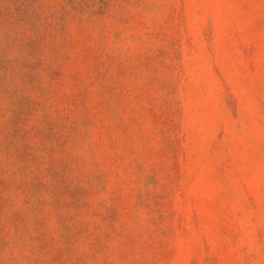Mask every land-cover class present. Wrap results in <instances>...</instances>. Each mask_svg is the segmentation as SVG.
Listing matches in <instances>:
<instances>
[{"label": "rangeland", "instance_id": "1", "mask_svg": "<svg viewBox=\"0 0 264 264\" xmlns=\"http://www.w3.org/2000/svg\"><path fill=\"white\" fill-rule=\"evenodd\" d=\"M0 264H264V0H0Z\"/></svg>", "mask_w": 264, "mask_h": 264}]
</instances>
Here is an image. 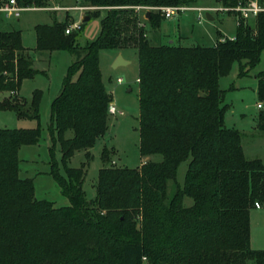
::::
▶ [Given task]:
Reproduce each of the entries above verbatim, omitting the pictures.

▶ [Solution for this exercise]:
Mask every land-cover class present. Wrap results in <instances>...</instances>. Each mask_svg is the segmentation as SVG.
Listing matches in <instances>:
<instances>
[{"label": "rangeland", "instance_id": "1", "mask_svg": "<svg viewBox=\"0 0 264 264\" xmlns=\"http://www.w3.org/2000/svg\"><path fill=\"white\" fill-rule=\"evenodd\" d=\"M0 264H264V0H0Z\"/></svg>", "mask_w": 264, "mask_h": 264}]
</instances>
Here is an image. 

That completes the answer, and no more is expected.